Nel frattempo non erano mancati i segnali di allarme, come i gravi ritardi di progettazione di importanti iniziative promozionali a partire dal prossimo gennaio e ora perfino la richiesta di disdetta dei contratti d'affitto nelle sedi estere. Risultato: si mette a rischio proprio la funzione più preziosa per le aziende e le stesse Ambasciate (la rete estera), disperdendo il patrimonio di conoscenze e contatti rappresentato dai 520 addetti non di ruolo e di lingua locale.
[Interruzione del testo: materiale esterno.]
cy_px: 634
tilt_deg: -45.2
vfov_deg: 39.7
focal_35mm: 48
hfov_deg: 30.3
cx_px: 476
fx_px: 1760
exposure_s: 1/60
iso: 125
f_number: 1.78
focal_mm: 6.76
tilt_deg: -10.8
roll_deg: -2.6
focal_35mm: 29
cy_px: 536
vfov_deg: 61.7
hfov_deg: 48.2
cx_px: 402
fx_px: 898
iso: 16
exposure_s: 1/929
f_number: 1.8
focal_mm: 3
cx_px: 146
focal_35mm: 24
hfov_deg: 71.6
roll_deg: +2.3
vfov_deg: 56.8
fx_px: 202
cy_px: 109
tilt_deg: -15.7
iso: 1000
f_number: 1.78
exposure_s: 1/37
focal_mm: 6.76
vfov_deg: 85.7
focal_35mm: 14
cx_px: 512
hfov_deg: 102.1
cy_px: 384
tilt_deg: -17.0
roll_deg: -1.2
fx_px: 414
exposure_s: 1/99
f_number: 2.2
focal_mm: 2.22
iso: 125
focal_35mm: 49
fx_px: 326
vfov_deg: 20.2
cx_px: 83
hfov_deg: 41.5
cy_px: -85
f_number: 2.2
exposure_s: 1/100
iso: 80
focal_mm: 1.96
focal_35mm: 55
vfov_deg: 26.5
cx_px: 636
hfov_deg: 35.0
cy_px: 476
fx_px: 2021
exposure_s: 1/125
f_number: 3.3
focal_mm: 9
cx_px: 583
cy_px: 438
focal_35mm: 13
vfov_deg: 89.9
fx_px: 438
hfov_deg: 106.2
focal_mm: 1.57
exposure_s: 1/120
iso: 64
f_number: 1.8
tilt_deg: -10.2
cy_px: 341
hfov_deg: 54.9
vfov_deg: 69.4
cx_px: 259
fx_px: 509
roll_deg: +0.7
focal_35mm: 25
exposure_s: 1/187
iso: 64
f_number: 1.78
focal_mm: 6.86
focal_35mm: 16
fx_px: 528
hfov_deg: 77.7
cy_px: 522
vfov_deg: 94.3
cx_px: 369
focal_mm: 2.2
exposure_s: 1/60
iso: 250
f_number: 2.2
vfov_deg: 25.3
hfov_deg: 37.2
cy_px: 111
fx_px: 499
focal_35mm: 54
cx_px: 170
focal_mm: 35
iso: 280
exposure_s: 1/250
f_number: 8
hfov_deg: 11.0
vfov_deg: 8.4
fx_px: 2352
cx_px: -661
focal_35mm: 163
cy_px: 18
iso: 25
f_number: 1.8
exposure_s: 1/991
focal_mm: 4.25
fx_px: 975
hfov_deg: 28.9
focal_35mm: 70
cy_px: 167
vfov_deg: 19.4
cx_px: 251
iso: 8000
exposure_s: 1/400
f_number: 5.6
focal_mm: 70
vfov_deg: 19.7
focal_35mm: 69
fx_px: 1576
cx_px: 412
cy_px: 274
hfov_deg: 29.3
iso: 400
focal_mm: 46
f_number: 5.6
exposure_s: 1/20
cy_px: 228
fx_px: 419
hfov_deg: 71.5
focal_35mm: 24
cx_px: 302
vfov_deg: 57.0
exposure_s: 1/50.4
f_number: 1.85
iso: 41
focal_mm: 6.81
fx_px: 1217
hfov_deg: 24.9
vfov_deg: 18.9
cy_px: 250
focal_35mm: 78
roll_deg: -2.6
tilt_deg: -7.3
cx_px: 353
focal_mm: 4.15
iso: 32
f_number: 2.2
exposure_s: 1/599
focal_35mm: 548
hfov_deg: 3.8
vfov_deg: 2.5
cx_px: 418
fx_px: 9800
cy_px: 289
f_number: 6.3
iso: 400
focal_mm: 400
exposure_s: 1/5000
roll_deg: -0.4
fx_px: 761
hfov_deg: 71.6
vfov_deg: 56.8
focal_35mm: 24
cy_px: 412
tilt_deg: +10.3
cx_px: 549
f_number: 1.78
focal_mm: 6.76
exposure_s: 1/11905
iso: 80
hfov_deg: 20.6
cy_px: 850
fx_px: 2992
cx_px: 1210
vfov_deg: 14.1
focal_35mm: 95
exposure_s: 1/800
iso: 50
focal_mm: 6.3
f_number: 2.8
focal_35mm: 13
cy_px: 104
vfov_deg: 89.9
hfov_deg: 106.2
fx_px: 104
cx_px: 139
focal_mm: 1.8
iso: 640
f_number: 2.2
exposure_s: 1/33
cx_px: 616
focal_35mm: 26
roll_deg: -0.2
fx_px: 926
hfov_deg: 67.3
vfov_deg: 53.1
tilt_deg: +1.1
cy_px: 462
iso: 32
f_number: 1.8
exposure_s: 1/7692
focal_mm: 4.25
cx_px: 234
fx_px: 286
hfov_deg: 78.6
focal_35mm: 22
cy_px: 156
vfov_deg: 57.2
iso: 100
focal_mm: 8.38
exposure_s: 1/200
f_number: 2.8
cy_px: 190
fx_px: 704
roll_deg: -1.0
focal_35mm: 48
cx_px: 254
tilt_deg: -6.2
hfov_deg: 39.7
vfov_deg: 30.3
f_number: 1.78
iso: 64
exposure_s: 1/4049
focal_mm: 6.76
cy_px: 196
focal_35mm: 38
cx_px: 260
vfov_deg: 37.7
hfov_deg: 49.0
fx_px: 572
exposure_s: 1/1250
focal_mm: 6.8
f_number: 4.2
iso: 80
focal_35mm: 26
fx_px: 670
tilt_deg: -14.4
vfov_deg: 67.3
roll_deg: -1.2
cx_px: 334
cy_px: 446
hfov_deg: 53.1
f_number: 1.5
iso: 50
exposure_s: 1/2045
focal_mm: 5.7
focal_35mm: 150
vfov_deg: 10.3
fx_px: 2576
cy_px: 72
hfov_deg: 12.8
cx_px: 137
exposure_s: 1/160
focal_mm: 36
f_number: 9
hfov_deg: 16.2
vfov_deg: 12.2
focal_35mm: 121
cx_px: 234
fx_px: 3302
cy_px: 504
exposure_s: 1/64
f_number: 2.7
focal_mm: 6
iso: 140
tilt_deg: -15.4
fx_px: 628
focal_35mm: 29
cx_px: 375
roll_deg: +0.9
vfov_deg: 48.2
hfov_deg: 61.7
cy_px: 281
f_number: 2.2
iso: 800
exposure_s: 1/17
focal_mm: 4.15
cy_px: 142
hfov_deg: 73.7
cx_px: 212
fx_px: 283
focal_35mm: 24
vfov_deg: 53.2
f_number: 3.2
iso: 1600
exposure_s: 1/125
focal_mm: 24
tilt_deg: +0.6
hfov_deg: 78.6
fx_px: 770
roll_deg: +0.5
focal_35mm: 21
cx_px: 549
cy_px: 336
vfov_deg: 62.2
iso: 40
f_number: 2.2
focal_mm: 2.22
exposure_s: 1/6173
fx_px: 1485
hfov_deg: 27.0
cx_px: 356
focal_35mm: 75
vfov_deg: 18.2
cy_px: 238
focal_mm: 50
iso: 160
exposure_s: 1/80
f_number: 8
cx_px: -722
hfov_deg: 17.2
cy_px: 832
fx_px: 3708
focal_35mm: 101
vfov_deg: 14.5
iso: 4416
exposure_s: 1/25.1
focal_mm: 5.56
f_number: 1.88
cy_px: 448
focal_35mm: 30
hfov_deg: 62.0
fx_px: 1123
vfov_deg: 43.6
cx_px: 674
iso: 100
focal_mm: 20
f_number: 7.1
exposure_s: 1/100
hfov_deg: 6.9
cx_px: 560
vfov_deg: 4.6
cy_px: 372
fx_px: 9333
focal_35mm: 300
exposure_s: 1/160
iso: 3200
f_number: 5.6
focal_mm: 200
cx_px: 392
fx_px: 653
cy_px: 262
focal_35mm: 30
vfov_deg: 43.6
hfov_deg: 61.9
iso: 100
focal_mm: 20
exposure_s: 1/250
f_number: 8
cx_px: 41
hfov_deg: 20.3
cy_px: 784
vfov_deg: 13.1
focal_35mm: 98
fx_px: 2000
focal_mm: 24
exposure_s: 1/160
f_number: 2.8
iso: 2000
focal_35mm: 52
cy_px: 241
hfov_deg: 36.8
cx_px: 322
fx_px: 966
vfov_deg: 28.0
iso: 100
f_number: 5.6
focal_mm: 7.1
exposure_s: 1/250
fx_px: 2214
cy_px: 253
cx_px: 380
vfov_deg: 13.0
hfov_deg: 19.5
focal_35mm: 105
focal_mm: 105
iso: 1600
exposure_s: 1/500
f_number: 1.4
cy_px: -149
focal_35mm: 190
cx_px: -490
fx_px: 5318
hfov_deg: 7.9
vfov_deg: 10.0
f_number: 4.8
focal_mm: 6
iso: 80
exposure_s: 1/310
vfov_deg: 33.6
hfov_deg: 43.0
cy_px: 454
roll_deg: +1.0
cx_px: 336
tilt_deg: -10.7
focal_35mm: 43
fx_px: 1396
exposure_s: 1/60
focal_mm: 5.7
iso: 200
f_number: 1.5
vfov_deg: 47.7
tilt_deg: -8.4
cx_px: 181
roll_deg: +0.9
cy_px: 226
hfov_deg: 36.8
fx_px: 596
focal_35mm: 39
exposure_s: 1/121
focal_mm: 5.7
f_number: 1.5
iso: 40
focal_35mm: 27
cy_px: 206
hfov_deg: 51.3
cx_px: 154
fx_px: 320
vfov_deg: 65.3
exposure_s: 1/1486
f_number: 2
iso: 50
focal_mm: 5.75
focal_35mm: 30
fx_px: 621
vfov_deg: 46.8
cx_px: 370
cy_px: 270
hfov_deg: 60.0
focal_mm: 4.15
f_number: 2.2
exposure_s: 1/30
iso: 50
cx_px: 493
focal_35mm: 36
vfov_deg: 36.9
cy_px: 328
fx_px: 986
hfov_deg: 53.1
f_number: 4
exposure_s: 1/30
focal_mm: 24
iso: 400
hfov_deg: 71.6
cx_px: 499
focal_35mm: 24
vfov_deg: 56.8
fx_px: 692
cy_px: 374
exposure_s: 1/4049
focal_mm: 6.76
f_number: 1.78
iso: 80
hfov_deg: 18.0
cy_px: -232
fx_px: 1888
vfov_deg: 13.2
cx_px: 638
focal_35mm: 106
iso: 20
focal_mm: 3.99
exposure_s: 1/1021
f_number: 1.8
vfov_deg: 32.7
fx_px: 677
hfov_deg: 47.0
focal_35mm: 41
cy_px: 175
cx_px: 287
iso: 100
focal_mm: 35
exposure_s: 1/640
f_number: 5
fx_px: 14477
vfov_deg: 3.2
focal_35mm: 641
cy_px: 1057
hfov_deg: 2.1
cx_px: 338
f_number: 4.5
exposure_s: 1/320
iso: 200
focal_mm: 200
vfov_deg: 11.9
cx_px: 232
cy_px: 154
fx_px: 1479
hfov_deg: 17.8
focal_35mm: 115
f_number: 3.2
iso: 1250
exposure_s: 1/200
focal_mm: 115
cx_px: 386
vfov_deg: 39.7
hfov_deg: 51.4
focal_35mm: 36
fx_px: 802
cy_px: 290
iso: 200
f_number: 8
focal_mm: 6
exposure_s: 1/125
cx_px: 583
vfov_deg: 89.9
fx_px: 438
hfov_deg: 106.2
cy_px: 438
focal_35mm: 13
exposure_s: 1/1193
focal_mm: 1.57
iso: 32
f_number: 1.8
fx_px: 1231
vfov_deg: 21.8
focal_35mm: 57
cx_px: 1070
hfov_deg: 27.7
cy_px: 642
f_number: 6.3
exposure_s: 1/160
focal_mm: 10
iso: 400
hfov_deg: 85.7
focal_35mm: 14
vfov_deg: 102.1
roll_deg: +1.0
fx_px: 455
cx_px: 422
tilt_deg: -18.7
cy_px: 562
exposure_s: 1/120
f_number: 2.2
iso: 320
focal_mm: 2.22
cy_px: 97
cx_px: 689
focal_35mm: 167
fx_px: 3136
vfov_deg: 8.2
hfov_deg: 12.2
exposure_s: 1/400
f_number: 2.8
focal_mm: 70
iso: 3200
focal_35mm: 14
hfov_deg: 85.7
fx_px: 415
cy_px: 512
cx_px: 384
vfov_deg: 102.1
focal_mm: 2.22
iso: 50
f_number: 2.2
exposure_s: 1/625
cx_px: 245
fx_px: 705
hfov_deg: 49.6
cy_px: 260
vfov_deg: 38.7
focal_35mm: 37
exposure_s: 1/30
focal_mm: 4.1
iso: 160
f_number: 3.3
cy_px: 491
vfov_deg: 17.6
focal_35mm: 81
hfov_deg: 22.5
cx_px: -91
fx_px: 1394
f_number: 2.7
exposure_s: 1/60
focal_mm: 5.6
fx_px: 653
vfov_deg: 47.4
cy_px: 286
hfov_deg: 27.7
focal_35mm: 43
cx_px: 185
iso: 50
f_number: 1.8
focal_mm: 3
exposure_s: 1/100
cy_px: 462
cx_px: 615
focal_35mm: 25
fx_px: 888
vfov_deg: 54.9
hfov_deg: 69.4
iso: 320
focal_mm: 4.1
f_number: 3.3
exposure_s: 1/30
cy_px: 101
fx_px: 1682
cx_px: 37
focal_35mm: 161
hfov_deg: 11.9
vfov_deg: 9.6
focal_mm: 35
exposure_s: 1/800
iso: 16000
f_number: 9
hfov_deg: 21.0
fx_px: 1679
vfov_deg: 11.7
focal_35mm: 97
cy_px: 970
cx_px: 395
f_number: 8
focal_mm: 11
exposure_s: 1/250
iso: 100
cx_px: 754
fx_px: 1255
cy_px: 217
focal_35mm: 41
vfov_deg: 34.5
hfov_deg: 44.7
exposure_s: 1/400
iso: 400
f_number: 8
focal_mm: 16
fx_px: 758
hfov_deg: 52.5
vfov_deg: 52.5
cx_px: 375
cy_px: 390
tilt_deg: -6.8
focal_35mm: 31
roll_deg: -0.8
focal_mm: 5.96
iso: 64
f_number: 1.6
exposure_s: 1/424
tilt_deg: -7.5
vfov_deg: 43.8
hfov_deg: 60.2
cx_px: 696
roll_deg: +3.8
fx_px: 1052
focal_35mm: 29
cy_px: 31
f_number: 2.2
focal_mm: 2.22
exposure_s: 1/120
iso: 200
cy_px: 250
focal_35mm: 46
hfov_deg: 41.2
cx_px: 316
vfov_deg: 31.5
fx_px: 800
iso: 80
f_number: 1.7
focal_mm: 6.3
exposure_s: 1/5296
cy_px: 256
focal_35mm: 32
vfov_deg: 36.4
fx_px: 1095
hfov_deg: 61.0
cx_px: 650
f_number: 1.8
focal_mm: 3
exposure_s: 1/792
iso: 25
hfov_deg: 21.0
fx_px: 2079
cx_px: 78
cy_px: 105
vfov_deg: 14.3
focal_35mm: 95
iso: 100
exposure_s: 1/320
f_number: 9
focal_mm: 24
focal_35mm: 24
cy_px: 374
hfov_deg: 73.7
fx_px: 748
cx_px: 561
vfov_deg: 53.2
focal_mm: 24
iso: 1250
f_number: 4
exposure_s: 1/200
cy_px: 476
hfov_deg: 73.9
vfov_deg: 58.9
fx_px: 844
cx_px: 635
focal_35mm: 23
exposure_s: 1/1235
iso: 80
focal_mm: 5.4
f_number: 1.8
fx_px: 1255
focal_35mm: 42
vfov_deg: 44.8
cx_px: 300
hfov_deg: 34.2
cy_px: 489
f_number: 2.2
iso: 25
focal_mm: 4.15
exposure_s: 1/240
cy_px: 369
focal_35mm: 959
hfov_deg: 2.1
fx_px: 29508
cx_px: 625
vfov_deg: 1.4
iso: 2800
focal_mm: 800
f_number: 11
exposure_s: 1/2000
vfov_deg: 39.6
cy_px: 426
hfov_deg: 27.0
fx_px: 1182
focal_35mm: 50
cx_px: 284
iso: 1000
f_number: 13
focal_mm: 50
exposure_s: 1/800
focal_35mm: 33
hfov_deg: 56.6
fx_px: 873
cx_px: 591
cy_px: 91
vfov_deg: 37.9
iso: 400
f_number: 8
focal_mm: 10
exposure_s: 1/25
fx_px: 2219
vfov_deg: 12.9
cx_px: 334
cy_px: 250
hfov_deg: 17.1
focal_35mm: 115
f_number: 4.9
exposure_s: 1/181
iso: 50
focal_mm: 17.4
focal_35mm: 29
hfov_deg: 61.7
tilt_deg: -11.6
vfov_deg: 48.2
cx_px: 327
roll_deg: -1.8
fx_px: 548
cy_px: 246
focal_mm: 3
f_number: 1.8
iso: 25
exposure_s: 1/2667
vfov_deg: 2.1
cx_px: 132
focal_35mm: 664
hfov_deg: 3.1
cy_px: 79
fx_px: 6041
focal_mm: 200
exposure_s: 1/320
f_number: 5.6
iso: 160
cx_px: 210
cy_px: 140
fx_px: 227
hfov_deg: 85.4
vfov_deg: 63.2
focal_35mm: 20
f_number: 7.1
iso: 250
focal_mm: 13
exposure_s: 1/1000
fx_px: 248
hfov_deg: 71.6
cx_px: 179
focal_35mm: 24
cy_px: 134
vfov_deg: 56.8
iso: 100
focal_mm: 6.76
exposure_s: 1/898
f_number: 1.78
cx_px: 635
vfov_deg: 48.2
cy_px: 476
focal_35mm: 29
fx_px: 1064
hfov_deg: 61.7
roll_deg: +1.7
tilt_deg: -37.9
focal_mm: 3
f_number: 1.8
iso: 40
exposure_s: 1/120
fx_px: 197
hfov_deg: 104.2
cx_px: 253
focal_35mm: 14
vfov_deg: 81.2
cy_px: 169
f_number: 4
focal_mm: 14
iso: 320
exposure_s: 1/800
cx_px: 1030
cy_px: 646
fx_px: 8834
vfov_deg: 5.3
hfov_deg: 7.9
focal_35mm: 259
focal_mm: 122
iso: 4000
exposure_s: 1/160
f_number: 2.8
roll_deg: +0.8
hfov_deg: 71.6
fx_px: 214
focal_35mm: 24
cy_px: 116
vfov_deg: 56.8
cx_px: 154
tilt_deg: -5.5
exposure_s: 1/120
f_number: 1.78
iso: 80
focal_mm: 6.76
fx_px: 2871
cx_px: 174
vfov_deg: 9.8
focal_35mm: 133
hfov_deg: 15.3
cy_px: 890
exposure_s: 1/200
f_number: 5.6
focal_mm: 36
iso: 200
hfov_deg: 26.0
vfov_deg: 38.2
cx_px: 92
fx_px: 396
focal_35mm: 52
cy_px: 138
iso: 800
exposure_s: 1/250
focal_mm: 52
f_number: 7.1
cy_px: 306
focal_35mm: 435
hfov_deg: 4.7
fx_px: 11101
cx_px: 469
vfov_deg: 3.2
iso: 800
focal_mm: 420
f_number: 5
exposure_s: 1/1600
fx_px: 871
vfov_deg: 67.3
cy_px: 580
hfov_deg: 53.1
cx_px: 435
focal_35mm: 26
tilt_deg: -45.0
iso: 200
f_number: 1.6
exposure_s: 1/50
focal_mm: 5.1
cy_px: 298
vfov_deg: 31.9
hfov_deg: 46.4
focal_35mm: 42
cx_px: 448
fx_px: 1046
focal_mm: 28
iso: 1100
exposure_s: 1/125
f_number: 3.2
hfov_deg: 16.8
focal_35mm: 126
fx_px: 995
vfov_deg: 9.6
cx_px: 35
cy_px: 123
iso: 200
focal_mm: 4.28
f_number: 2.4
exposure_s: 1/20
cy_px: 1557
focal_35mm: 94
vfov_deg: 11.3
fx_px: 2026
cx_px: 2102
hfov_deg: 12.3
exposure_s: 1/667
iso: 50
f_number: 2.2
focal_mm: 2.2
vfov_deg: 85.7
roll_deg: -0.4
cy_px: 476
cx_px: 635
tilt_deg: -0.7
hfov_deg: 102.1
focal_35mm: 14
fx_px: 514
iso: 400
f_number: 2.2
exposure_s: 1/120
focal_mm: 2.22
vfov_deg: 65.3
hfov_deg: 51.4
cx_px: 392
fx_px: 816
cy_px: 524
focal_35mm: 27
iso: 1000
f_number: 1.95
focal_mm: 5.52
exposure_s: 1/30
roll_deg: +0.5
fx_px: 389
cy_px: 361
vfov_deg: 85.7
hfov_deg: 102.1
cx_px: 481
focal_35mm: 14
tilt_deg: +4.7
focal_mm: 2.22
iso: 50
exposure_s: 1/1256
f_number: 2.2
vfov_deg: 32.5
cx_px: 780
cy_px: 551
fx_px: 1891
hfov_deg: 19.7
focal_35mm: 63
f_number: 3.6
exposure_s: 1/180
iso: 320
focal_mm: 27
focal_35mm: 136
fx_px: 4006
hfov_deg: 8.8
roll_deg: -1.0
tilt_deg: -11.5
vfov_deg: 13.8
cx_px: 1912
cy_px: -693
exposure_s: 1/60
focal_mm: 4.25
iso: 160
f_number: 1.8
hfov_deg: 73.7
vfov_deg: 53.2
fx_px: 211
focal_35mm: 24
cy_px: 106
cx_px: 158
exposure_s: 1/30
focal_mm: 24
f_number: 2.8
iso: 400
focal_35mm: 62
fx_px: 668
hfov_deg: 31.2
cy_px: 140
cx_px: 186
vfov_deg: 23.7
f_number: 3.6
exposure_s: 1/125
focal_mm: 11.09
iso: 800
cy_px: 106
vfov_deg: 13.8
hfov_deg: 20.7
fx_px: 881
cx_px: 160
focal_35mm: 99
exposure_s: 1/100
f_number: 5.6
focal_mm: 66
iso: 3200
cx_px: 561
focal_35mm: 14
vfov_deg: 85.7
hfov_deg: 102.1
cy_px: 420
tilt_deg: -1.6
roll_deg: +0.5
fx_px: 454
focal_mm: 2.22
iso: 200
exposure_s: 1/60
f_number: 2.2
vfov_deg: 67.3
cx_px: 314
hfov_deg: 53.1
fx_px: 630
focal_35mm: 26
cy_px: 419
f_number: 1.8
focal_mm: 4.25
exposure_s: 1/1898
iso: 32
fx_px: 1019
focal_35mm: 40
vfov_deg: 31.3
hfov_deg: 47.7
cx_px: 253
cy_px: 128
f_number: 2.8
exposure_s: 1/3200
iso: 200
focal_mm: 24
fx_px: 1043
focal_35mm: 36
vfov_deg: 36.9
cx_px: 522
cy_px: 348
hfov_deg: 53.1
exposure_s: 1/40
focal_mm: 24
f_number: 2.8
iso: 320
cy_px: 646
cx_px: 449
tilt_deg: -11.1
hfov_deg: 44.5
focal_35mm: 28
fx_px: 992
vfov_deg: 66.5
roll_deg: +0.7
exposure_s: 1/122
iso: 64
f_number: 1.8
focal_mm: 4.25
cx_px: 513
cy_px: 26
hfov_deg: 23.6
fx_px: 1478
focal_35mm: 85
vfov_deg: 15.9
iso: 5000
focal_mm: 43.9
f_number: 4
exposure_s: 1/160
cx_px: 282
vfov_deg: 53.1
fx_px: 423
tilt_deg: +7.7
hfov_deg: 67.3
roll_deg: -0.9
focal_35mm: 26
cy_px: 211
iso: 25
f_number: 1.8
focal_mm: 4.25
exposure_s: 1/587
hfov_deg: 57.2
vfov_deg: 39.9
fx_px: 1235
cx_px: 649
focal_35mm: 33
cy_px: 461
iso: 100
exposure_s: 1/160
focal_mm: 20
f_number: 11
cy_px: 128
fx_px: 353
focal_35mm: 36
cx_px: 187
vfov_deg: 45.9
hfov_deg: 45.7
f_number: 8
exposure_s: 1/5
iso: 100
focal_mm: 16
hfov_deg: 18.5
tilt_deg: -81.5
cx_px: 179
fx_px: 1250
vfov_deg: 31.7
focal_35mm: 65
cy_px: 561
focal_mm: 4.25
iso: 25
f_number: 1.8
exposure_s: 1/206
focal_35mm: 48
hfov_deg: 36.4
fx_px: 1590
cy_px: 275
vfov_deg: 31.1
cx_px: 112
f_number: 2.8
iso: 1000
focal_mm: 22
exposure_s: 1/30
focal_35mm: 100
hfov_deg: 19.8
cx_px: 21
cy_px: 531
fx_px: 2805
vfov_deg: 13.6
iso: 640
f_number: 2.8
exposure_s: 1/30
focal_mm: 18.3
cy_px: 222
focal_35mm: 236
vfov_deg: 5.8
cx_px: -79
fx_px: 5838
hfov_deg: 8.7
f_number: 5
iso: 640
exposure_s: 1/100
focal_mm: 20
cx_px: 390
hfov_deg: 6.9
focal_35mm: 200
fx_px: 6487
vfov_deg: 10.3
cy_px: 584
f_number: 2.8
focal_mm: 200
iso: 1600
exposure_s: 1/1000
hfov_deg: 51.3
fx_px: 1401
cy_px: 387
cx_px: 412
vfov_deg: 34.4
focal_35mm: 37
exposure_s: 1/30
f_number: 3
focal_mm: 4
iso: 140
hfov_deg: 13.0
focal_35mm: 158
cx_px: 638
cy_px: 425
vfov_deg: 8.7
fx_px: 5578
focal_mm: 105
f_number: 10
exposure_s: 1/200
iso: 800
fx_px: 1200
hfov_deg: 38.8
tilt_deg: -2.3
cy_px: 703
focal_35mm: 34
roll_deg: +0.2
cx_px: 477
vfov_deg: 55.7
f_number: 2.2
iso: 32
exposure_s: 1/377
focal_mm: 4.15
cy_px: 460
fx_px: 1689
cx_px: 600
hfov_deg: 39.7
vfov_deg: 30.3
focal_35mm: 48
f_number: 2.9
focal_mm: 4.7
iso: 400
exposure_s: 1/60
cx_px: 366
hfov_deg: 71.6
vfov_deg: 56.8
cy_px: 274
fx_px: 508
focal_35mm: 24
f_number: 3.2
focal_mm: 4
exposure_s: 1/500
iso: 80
Il decreto d'urgenza dovrebbe oggi, recuperando e rivedendo il disegno lasciato cadere in occasione del maxi-emendamento, prevedere tempi e modi per una fase di transizione che trasmetta alle istituzioni, ai mercati e alla stessa struttura segnali chiari, anzi che generare confusioni e sprechi (altro che risparmio di costi!). Appare incredibile agli osservatori esteri, a partire dalle rappresentanze diplomatiche e dal mondo del business, che con un tratto di penna l'Italia voglia privarsi di quella Trade promotion organization, vigilata dal governo ma con piena autonomia gestionale dalle burocrazie ministeriali, che in tutti i paesi avanzati opera - sia pure con diverse modalità organizzative - per garantire una efficiente promozione settoriale collettiva delle imprese nazionali (in particolare quelle di minore dimensione che non possono permettersi modalità autosufficienti di entrata e continua presenza sui mercati internazionali), così come l'altrettanto importante offerta di servizi di "intelligence" e di assistenza tecnica alle medesime imprese esportatrici, e crescentemente investitrici dirette, che devono misurarsi con problemi come sondaggi di mercato, ricerca di importatori e canali distributivi, selezione di partners e risorse umane locali, contenziosi doganali, controversie legali sulla contraffazione.

Il necessario ridisegno di un Ice riformato non deve solo tagliare costi di promozione e funzionamento per vincoli di manovra finanziaria, peraltro senza ignorare la sproporzione gigantesca dei nostri 37 milioni di attività promozionale previsti nel 2011 a fronte dei quasi 250 milioni in Germania e più di 100 in Francia, Regno Unito e Spagna. Deve invece essere una buona occasione per alleggerire i costi e i tempi della burocrazia (ivi incluso il cruciale sistema delle deleghe operative a dirigenti e funzionari), consentire una gestione responsabile e processi di valutazione e mobilità del personale, avviare il definitivo accorpamento delle funzioni degli addetti e assistenti commerciali di ambasciata con le medesime funzioni dei dirigenti all'estero della nuova Agenzia, organizzare il passaggio di personale e strutture delle sedi periferiche italiane agli sportelli unici di Regioni e Camere di Commercio. Va attentamente studiato l'assetto giuridico del nuovo ente, pubblico sì ma fuori dalle pericolose ingessature del parastato.